Şimdi ise yatağımda, ayağımda pranga ölüm saatimi bekliyordum. Çanlar benim için ne zaman çalacaktı? Birkaç saniye içinde ya da bir sene sonra?

Derin bir nefes aldım ve gözlerimi kapattım. Sonbahar kötüydü, kış ondan daha kötüydü. Şimdi ise Şubat ayının son demleriydi. Yakın bir zamanda bahar ayı bizim için gelecekti. Peki bahar nasıl olacaktı? Tekrar derin bir nefes aldım ve soruyu kendi kafamda yanıtladım. ''Kötü hatta kötünün kötüsü.''

''Bu kadar karamsar olmayı nasıl başarıyorsun?'' Gözlerimi açtım ve karşımda duran Ata'ya baktım. Ona cevap vermek istemiyordum ama cevap vermem için ısrarla gözlerime bakıyordu. Bazen tüm yaşananların onun yüzünden değilmiş gibi davranması sinirime dokunuyordu.

''Karamsar değilim sadece objektif bakıyorum. Şu an yaşadığımız hayat, uzaktan bakan birisinin görüp kaçmasını gerektirecek kadar ideal.''

''Merak etme, yakında her şey düzelecek.''

Derin bir nefes aldım ve onu öldürme isteğimi bastırdım. ''Tabii ne demezsin, kesin öyle olur.''

Sürekli bu tür şeyleri ima ediyordu ama eğer dediği gibi her şey bitecekse ve bu durumdan kurtulma ihtimaliz varsa bu ihtimal dahilinde kendisi kesin yaşayacak oluyordu. Bize ne olacağı ise belli değildi.
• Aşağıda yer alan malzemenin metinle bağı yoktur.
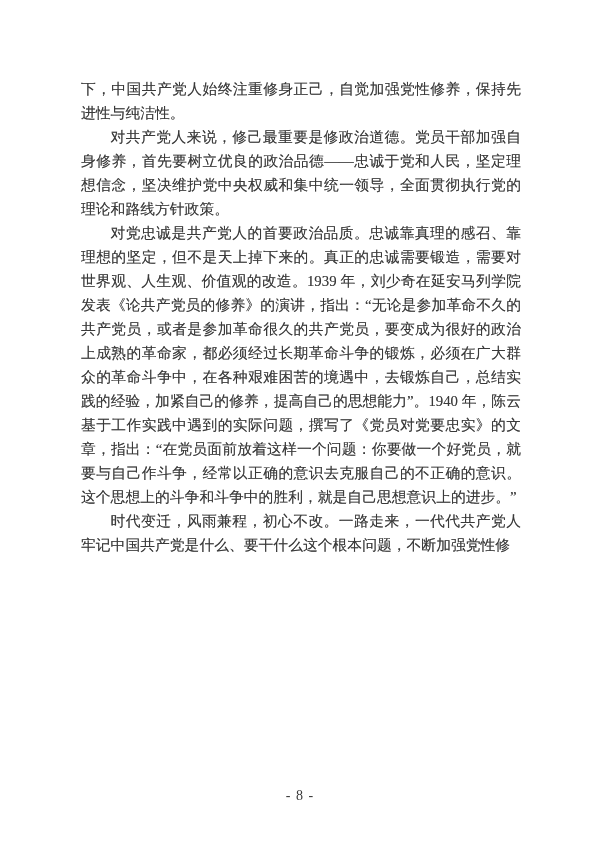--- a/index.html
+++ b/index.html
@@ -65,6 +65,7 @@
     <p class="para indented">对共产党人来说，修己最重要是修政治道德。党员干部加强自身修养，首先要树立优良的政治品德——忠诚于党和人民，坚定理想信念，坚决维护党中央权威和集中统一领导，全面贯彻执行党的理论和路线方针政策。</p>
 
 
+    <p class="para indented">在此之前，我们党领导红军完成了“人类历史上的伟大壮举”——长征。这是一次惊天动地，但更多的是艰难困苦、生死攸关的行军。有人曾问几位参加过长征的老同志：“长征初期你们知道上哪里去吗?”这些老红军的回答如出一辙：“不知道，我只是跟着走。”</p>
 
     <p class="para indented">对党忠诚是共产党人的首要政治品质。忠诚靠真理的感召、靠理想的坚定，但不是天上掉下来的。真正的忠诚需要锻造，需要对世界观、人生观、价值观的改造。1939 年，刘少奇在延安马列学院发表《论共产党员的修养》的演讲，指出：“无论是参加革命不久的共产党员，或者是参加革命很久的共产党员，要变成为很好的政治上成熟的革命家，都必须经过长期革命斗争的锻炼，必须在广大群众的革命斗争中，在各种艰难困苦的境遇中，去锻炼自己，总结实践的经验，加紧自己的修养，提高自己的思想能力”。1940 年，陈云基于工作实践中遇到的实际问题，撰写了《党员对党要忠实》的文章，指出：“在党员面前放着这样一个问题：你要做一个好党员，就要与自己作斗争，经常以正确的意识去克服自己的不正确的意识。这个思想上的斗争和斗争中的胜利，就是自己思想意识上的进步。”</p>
''Anladım sen sürekli kendinin kurtulacağı hikayelerde buluyorsun kendini ama ben senin kadar iyimser değilim. Gerçeklere tutunmak daha mantıklı geliyor.''

Gülümsedi. ''Bugün yağmur yok.''

''Evet ama yağmuru seviyorum. Bu arada hiç dikkatini çekti mi bilmiyorum ama bu olaylardan beri hiç güneş açmadı. Sanki kara bir çağı yaşıyoruz ve o kara delik bizi içine doğru çekmeye çalışıyor. Gökyüzüne baksana.''

''Haklı olabilirsin.''

''Olabilirsin değil ya, bence kesin öyle.''

''Gülümsedi ve boş odaya baktı. ''Anılsız ne kadar da sakin.''

''Bunu istersen bir de o gelince söyle.''

Birden ciddileşti. ''Söylerim tabii. O veletten mi korkacağım? Herkese saldırmaya çalışan ergenin teki.''

Kahkaha patlattım.

''Ne gülüyorsun?'' dedi ciddi bir şekilde, ''gülünecek ne var sanki?''

''Hiç.'' Dedim bir anlık içime çöken ölüm korkusuyla. Bir an nefesim kesildi gibi hissettim ve telaşla camı açtım.

Birden yanımda belirdi. ''İyi misin?''

''Sadece...'' dedim kendimi zorlayarak, ''bazen nefes almakta zorluk çekiyorum.''

''Hemen doktor çağıracağım.'' diyerek hareketlendi. Onu kolundan tuttum, ''hayır, gerek yok.''

''Ama olmaz bir şey olabilir.''

Hayır anlamında başımı salladım. ''Cidden iyiyim şimdi. Doktora gerek yok.''

Az sonra gök gürledi ve yağmur çiselemeye başladı. Yağmur taneleri tek tek yerlere damlıyordu ve gök gürültüsünün semadaki ışıltısı bize adeta merhaba diyordu. Yağmur tam olarak tepemize yağmasa bile çiselemesi yüzümüze sıçrıyordu.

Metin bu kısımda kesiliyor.